Give every entry again, unchanged, and leave its images out.

-- Material for this task follows --

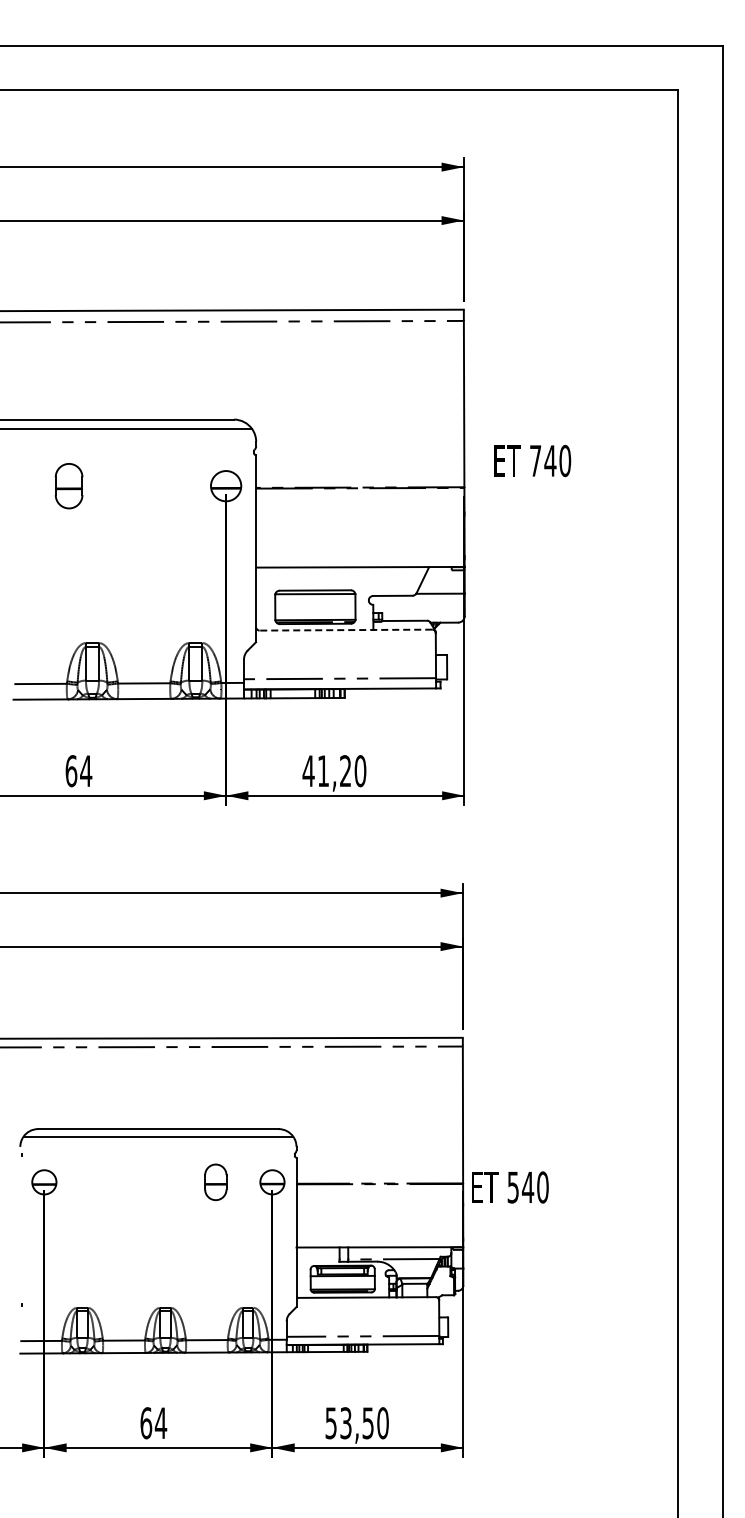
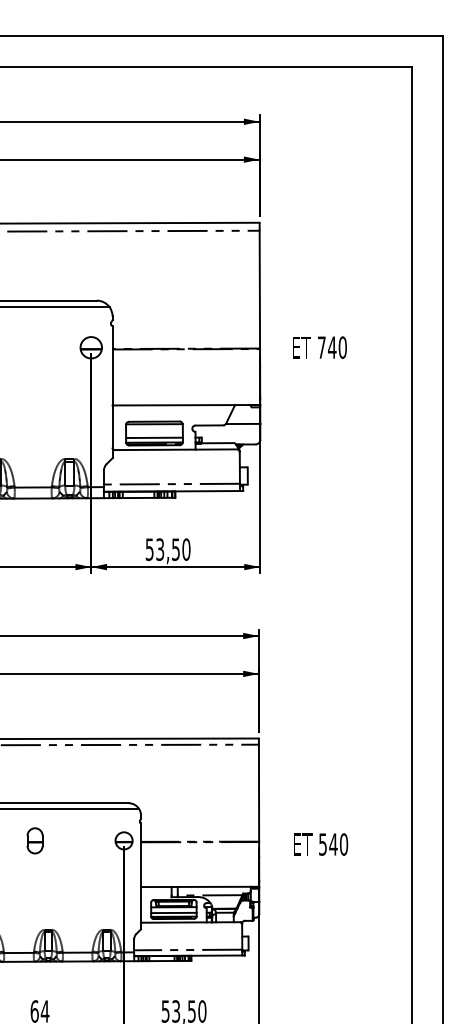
text: (532, 460) -> (319, 347), moved
line: (315, 613) -> (154, 437), added
line: (345, 630) -> (175, 450), dashed -> solid
text: (326, 771) -> (162, 549), 41,20 -> 53,50
part: (215, 1182) -> (34, 840), moved
text: (510, 1187) -> (321, 844), moved
line: (342, 1283) -> (173, 912), added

-- Material for this task concluded --

» Written answer:
text: (532, 460) -> (319, 347), moved
line: (315, 613) -> (154, 437), added
line: (345, 630) -> (175, 450), dashed -> solid
text: (326, 771) -> (162, 549), 41,20 -> 53,50
part: (215, 1182) -> (34, 840), moved
text: (510, 1187) -> (321, 844), moved
line: (342, 1283) -> (173, 912), added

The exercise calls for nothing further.